In the intricate architecture of a webpage, header tags—structured from H1 to H6—serve a purpose far more profound than mere visual formatting.Their primary SEO function is to provide semantic structure and thematic clarity, signaling to search engines the hierarchical organization and key topics of content, thereby enhancing both crawlability and relevance.
Semantic Cannibalization and the Death of the Keyword String
You have been doing this long enough to know that ranking for a term does not mean you have won the query. The real battle is not keywords sitting in a spreadsheet column; it is the gap between what the algorithm believes your page represents and what the searcher actually needs. The moment you start evaluating target keyword relevance and intent through the lens of semantic cannibalization, you stop thinking in terms of exact-match strings and start thinking in terms of topical ecosystems. This is the distinction between an intermediate marketer and one who can consistently exploit algorithmic nuance.
Every seasoned webmaster has felt the sting of publishing a perfectly optimized page for a high-volume keyword only to watch a different page on the same domain steal the traffic or, worse, watch both pages languish in the middle of the SERP because Google could not decide which one was more authoritative. This is not a bug. It is the search engine doing exactly what it was designed to do: mapping query intent against the aggregate content of your domain. When you evaluate keyword performance, you must evaluate not just whether a term has volume but whether it introduces a new conceptual dimension to your site or merely rephrases something you already covered.

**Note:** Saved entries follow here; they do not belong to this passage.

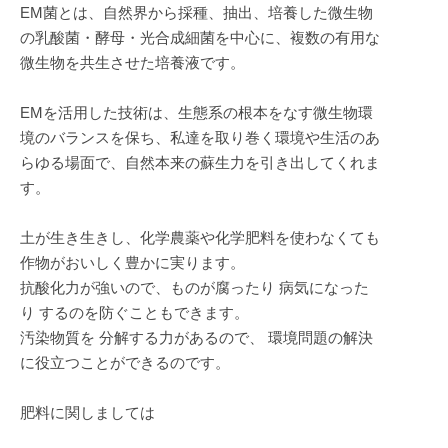
EM菌とは、自然界から採種、抽出、培養した微生物
の乳酸菌・酵母・光合成細菌を中心に、複数の有用な
微生物を共生させた培養液です。
EMを活用した技術は、生態系の根本をなす微生物環
境のバランスを保ち、私達を取り巻く環境や生活のあ
らゆる場面で、自然本来の蘇生力を引き出してくれま
す。
土が生き生きし、化学農薬や化学肥料を使わなくても
作物がおいしく豊かに実ります。
抗酸化力が強いので、ものが腐ったり 病気になった
り するのを防ぐこともできます。
汚染物質を 分解する力があるので、 環境問題の解決
に役立つことができるのです。
肥料に関しましては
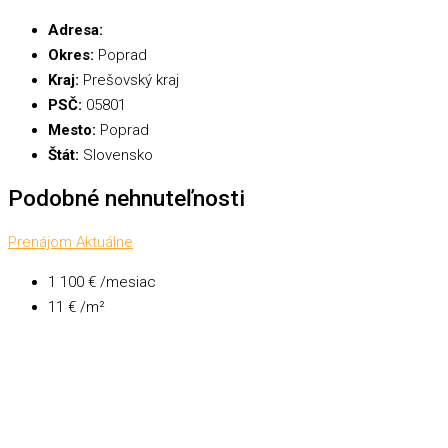
Adresa:
Okres:
Poprad
Kraj:
Prešovský kraj
PSČ:
05801
Mesto:
Poprad
Štát:
Slovensko
Podobné nehnuteľnosti
Prenájom
Aktuálne
1 100 € /mesiac
11 € /m²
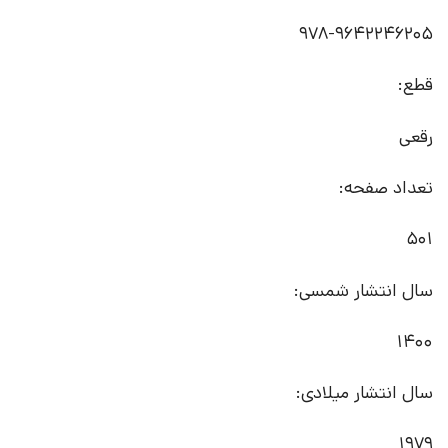
978-9642246205
قطع:
رقعی
تعداد صفحه:
501
سال انتشار شمسی:
1400
سال انتشار میلادی:
1979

Consider the practical mechanics of relevance. A well-trained LLM or a modern ranking system does not count occurrences of a target phrase. It constructs a vector representation of your content and compares that vector to the latent semantic structure of the search query. If you have three pages that all revolve around “how to fix a leaking faucet,“ each with slightly different title tags and internal links, the algorithm does not see three distinct answers. It sees one fuzzy centroid with low precision. The signal-to-noise ratio collapses because the entropy introduced by competing pages dilutes the entity-level authority your domain holds for that specific intent layer.
The correct approach to evaluating keyword relevance is to model the intent before you ever open Ahrefs or Semrush. Ask yourself what the user actually wants to do after they click. Is this a transactional intent looking for a product page, a commercial investigation intent comparing brands, or a navigational intent trying to find a specific resource? But you know this taxonomy already. The advanced layer is understanding that intent is not static. A keyword like “best SEO tools” might be commercial investigation for one user and transactional for another, but Google now segments the SERP accordingly. Your job is to evaluate whether your page can satisfy the primary intent cluster implied by the top ten results. If the top ten results all include comparison tables, pricing columns, and feature matrices, and you write a purely informational blog post, your keyword relevance is zero regardless of how many times you repeat the phrase.
This is where the notion of keyword performance becomes recursive. You cannot measure performance without first establishing a relevance threshold. A page that ranks on page three for a high-volume keyword but achieves a click-through rate of less than one percent is not underperforming. It is failing at the most fundamental level of intent alignment. You must evaluate each term not by its volume or by its current ranking position, but by the likelihood that a user who lands on your page will have their informational or transactional gap closed before they hit the back button. Search engines have gotten exceptionally good at measuring dwell time, pogo-sticking, and session depth. They know when you are barely relevant.
To operationalize this evaluation, you should build a predictive model of intent layers for every target keyword. For each term, identify the dominant search result format: is it a listicle, a product page, a video, a FAQ schema block, or a forum thread? Then determine the minimum content density required to compete. A keyword that triggers a featured snippet with a paragraph answer does not warrant a two-thousand-word pillar page. Conversely, a keyword that triggers a People Also Ask cluster with eight sub-questions demands a comprehensive guide that addresses each sub-intent. Mapping keyword relevance is essentially mapping the ontological depth of the query.
Do not overlook the competitive intent signal hidden in your own analytics data. If a page ranks well but generates zero conversions or newsletter signups, the keyword relevance is structurally broken. You are satisfying the algorithm but not the user. This is the trap of intermediate-level marketing: optimizing for rank instead of optimizing for the cognitive journey. The highest-leverage work you can do is to ruthlessly prune pages that serve overlapping intent. Merge them, redirect them, or rewrite them to target a single, unambiguous user need.
The death of the keyword string is a liberation. You are no longer a slave to exact-match anchors and density percentages. You are the architect of a topical graph where each node represents a distinct intent layer, and each edge represents a semantic relationship that the algorithm can traverse with confidence. Evaluate your keywords as vectors, not as strings, and your relevance will speak for itself.